A while back I stumbled upon the following vim command, which opens a file explorer view. Now, this is truly scary stuff. I was as shocked and disappointed as you probably are. Assuming you’re me, that is, and you’re most likely not me. You just might be that other person who reads this blog, in which case you probably have no idea what I’m whining about. Alas, to explain, we have to go a little bit back in history.
In ancient times Peter lived with his entire extended family in the same house. Maestro was the leader of this establishment, and everyone, from Jumbo to Pierrette, went to sleep at night under the same roof. It was one big happy family.
As time went on, and social orders changed, the atomic unit shrank to include only the immediate family. Peter had to leave his parent’s house and make his own way in life. After finding a lovely life (people who are Good have beautiful wives), he would get his own place and raise his children there. Until they got kicked out because they were lousy bums who had to get a job.
Nowadays, Peter and his present day wife would probably get divorced, so the family unit is now as small as it gets, unless the universe gets very creative.
Okay, we finished our time travel, and you probably have no idea why a little file explorer freaked me out. I guess we’ll just have to make the same journey again until you get it.
A couple of thousand years ago, after the petty city states finished their squabbling, it was pretty nifty to be a king. As a king you were a member of a very small club. There just weren’t many kings back then. Every once in a while someone would go around conquering half the world, limiting the number of nations and thus the number of kings.
This continued until just after the world wars and the rise of nationalism, which resulted in everyone wanting their own state. Wolfram Alpha says there are 203 sovereign states right now. Unfortunately, Wolfram Alpha can’t answer the simple query: “Number of countries as function of time”, but neither can google. You can imagine that over the past centuries this number is an increasing function.
Now, not only does the number of states increase, their power decreases as well. When once a totalitarian state was a pretty simple matter, the internet has made it much more difficult. Not only because Iranians protesters can twit, but also because Hezbollah backed Palestinian terrorists can coordinate attacks and learn how to make bombs. The state is no longer omnipotent.
One more diversion before I get to the point, which should be quite anticlimactic. When Henry Ford made the Model T, all the cars were black. Now they come in a wide range of colors. In addition, everyone wants his very own custom T shirt. I’ll leave Apple out of it for the moment, because I’m going to get back to them soon. Everyone besides Apple wants you to have a unique user experience, complete with a customizable theme.
The Point. When I saw that Vim has a file explorer, I was terrified that it would go the way of the emacs. I hate it when a software not only allows, but actually expects you to customize everything in it. This is why I was afraid that Vim was starting down the road that would make it a good OS (albeit lacking a good editor). Emacs tries to do everything, and it tries to let you do everything. That just sucks, no matter what estimmed blogger Steve Yegge says.
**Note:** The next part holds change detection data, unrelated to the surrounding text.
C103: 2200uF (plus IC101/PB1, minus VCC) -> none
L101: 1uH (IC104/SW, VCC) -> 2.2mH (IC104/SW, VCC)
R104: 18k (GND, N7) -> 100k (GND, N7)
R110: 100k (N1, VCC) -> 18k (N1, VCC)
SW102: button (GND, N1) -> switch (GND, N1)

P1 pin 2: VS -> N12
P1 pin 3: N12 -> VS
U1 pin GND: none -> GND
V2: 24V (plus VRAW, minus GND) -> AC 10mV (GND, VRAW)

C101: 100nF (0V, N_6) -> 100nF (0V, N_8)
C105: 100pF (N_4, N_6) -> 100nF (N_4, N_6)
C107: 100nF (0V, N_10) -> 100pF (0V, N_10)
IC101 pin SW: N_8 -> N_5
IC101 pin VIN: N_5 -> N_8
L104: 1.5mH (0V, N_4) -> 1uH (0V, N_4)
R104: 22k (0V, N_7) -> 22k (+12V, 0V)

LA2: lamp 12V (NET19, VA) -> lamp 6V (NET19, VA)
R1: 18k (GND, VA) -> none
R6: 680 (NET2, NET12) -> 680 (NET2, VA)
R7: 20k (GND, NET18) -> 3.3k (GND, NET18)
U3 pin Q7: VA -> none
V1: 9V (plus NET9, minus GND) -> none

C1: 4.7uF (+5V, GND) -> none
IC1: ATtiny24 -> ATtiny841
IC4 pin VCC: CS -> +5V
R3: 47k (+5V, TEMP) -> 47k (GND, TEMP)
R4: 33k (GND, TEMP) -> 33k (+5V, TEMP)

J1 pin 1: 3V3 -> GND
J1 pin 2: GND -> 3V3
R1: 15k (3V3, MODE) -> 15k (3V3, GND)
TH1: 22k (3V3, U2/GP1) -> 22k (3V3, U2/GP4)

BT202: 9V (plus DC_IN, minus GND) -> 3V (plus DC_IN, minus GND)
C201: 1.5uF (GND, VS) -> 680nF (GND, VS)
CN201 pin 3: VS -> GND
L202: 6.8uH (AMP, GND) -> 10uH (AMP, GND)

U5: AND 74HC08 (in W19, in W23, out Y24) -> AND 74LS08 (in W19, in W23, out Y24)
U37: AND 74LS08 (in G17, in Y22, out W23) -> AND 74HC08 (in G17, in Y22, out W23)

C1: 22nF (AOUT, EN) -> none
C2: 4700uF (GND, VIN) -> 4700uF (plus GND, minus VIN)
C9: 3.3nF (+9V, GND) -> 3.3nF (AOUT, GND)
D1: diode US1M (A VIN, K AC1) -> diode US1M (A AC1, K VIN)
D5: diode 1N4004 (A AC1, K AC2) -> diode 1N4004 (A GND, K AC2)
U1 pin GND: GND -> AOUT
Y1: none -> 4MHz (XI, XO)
For example, I mapped my Win key to the escape key, so that I can quickly switch between normal and insert mode. The annoying thing is that this only works on my machines. When I use a different machine, things suck. This is why I hate Configurability. I prefer uniformity. And I much prefer stuff That Just Works. This is the Apple part I promised two paragraphs back.
I could go on for much longer on this issue, and I probably should. Alas, I’ve written too much stuff already, without even explaining how everything relates, and the wife deserved some attention. More later.
The file explorer in Vim is ok. It’s just a file open dialog box. So Vim is still good.